A Deeper ‘Yes’



It seems the whole world is imploding, or at least its governments.

This past month not only have governments risen up against their leadership in the Middle East but also in Ireland and even Wisconsin. Our collective anxiety is amped up, and maybe the world needs to step back and take a few deep breaths before it starts trying to figure out a few things.

If you’re a follower of the lectionary, this year, you’ll be stumbling through Matthew, which upon first encounter seems discouraging, the way a backhanded compliment does. The same way someone tries to offer you hope by saying, “Really, don’t worry, you’re not as shallow as you first seem”. Even this month in Matthew 6, Jesus pulls this very move, telling us that we, like the birds of the air and the grasses of the fields are pretty much toast, but don’t worry about it, okay?

But we do worry about today and we worry about tomorrow and though we may take deep comfort in knowing God will not forget us or abandon us or stop loving us, that’s not the first thing that pops into our mind during tax time. Not with a good third of church budgets tanking and a recent report in one denominational magazine saying yes indeed, the mainlines are dying. Not with war breaking out all over and economies collapsing and projections that our homes are worth less than we paid for them. These words from Matthew 6 are probably not on the mind of protestors in Tahrir Square in Cairo or the state capital in Indiana.

Years ago, when I was going off toward internship I expressed my dread to Jim Nestingen that I was facing my first experience in the parish during lectionary year A, the year of Matthew. “All that weeping and gnashing of teeth” I said, “the thrown into outer darkness.” “Don’t worry,” Jim told me, “because beneath the hard ‘no’s’ of Matthew there is a deeper ‘yes’.” And it was true. As I dug into Matthew, starting with the Beautitudes and it’s awful little text on divorce, and as I continued on burying myself in terrifying text about the wedding banquet (Ch. 22), I also found right next door Jesus’ lament over Jerusalem (Ch 23), where Jesus longs to gather the people he so dearly loves as a hen gathers her brood.

We will worry. Especially these days. And though we have plenty to worry about today, it also feels like there’s plenty left for tomorrow and next year as well. But maybe these texts from Matthew are exactly what we need right now.
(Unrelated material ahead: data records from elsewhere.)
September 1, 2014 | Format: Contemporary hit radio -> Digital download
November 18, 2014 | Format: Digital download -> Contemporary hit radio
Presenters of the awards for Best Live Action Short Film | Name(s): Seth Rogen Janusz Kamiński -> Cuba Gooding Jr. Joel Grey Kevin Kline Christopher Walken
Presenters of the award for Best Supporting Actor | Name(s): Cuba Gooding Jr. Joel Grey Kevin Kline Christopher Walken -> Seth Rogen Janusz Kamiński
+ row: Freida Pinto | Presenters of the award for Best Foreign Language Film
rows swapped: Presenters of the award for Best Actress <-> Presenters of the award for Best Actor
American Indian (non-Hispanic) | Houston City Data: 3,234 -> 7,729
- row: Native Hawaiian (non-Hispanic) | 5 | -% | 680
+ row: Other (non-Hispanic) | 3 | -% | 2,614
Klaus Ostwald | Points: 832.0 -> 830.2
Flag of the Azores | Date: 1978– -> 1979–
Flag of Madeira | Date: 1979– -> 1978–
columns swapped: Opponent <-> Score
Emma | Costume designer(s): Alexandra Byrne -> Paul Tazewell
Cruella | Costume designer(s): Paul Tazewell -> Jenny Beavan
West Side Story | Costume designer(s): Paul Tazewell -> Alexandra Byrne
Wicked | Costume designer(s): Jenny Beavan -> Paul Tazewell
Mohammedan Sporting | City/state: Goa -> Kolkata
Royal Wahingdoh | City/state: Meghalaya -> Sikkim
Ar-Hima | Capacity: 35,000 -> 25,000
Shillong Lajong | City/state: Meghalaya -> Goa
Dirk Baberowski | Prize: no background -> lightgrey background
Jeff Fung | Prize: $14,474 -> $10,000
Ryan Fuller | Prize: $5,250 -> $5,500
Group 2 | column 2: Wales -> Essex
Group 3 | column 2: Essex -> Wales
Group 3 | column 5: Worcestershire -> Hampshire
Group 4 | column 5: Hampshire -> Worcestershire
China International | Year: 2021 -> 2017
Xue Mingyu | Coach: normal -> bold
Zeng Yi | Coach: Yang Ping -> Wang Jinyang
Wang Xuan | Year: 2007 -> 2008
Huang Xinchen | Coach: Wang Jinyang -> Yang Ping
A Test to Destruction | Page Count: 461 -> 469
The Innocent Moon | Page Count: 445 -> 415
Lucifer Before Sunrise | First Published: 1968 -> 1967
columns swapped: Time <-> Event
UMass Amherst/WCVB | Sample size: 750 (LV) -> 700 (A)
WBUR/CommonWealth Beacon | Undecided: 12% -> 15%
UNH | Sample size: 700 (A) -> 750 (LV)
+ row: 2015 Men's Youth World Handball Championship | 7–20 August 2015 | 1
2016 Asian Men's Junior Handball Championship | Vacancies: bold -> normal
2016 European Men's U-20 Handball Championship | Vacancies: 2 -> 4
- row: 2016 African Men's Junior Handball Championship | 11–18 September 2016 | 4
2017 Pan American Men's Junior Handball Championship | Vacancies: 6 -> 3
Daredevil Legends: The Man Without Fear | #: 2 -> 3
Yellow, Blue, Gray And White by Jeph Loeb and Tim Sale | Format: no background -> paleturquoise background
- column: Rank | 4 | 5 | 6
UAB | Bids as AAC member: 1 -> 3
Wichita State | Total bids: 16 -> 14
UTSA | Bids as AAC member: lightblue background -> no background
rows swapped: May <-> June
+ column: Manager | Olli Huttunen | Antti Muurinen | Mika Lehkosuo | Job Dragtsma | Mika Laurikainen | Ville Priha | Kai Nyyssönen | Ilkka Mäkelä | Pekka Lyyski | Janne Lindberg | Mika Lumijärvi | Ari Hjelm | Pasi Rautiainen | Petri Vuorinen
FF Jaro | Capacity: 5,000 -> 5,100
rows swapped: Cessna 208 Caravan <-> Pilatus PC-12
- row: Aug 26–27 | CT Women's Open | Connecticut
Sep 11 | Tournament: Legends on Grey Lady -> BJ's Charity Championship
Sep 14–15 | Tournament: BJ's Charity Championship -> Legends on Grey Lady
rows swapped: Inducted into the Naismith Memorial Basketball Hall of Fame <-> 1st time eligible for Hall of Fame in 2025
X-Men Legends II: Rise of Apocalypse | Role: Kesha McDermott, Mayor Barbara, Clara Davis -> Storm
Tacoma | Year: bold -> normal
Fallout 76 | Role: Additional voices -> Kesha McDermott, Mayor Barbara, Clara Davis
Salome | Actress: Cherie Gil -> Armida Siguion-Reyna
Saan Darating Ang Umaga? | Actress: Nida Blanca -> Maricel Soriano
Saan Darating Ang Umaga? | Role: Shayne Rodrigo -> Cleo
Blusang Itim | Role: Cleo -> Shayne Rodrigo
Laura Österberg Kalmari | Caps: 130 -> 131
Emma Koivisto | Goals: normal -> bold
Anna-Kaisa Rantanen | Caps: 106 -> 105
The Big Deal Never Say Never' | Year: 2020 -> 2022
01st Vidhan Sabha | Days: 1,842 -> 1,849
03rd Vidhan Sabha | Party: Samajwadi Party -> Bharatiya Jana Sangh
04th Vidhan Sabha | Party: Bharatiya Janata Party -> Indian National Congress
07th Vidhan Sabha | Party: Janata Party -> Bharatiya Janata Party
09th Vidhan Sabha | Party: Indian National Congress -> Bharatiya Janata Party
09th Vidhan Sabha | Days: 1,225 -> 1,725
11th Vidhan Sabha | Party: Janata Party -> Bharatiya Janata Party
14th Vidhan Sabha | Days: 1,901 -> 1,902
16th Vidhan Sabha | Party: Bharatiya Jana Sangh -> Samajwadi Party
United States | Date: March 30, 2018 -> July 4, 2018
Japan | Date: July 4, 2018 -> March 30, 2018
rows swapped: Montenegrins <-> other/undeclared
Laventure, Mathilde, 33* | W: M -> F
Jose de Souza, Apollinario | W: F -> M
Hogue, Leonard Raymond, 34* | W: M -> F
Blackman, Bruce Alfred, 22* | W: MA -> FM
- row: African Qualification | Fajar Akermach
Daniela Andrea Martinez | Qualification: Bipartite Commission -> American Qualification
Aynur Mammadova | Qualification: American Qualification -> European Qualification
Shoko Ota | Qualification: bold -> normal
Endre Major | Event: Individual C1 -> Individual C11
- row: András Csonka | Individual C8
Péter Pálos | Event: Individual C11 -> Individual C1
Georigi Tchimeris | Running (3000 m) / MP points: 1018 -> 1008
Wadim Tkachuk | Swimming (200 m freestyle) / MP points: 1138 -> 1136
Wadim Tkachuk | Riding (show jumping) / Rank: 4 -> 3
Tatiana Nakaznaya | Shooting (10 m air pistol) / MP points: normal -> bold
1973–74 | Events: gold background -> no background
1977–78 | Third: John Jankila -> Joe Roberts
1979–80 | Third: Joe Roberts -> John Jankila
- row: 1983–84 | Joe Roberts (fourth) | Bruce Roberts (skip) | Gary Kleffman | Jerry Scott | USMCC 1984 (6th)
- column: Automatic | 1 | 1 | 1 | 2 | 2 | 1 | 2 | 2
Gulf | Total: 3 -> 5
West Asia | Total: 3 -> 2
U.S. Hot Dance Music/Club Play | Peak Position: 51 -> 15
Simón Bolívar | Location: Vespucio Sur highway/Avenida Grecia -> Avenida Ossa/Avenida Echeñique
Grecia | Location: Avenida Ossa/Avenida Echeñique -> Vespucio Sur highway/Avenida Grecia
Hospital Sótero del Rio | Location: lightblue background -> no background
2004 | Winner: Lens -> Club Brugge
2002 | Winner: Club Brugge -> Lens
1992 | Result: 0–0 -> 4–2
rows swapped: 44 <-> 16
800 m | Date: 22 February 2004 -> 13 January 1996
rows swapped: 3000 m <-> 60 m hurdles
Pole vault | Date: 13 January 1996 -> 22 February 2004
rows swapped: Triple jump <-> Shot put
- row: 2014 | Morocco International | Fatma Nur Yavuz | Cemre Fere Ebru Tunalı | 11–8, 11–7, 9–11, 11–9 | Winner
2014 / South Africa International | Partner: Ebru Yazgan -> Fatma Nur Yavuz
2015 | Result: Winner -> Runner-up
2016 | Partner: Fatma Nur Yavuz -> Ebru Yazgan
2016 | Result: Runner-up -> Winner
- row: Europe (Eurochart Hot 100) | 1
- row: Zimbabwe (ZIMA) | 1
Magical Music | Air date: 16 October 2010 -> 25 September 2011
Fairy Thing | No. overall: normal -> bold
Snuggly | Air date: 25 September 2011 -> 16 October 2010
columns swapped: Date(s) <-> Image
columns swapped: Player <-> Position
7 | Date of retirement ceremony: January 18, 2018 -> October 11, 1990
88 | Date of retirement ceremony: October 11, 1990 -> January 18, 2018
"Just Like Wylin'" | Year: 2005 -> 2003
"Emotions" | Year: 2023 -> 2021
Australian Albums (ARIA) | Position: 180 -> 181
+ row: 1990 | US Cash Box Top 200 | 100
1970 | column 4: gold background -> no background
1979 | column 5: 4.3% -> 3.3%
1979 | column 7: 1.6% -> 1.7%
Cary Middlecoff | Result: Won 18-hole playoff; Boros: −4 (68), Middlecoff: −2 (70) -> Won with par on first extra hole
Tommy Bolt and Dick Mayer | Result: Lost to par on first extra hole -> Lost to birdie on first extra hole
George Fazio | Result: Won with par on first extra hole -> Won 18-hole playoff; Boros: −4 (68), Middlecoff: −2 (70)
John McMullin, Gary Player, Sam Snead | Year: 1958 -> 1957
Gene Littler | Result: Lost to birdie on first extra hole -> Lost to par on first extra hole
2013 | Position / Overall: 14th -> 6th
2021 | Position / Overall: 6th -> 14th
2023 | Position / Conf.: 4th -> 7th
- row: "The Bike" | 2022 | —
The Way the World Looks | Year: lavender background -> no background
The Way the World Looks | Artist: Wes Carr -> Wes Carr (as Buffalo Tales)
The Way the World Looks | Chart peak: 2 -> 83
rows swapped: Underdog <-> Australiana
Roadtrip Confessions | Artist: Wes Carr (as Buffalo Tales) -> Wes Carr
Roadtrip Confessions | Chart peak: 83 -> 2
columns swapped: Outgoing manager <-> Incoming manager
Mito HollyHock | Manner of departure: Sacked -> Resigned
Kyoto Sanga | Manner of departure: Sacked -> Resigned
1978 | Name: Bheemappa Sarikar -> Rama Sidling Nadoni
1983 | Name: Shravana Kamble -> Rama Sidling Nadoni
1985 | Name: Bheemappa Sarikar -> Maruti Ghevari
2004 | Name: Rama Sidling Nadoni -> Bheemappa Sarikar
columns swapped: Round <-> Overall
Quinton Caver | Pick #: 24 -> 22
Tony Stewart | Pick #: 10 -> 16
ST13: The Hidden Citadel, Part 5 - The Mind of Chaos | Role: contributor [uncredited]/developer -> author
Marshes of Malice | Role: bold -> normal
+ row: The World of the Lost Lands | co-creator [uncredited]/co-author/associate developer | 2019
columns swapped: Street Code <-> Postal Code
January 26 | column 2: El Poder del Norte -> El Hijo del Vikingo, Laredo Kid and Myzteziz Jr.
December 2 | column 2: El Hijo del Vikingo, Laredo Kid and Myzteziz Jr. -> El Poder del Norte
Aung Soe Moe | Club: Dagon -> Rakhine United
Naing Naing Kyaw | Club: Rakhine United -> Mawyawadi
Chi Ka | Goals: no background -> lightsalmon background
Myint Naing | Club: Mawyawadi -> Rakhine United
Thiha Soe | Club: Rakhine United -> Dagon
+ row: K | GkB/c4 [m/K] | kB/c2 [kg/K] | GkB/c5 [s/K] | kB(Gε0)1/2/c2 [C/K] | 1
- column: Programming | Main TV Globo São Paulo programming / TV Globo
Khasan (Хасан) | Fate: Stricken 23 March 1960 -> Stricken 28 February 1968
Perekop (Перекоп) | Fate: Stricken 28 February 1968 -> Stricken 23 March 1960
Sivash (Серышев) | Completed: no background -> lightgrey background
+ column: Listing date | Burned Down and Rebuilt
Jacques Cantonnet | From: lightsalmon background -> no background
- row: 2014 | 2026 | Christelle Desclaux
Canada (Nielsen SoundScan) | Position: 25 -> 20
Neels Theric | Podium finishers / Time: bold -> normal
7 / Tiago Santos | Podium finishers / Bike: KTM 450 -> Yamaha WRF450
We need to be reminded that beneath these hard ‘no’s’ of the world, Jesus speaks to us with a deeper ‘yes’. That as we look at all the ‘no’s’ in life that confront us daily, whether we are watching our financial portfolios, or opening up the bill for day care, or watching the taxes on our homes increase while their values decrease, while we watch the world and its governments protest, each saying ‘no’ to this or that, there is a deeper, more profound ‘yes’ beneath it all. And even good, old Matthew comes to that. For at the end of his gospel, when he is commissioning his disciples, this seemingly street-tough Jesus tells his disciples, and us,

“Do not worry. All authority in heaven and earth has been given to me. And remember, I am with you until the end of the ages.”

This great yes, this tremendous promise, that is deeper than a whole lot of todays, far more than a bunch of tomorrows, and raises all our forevers.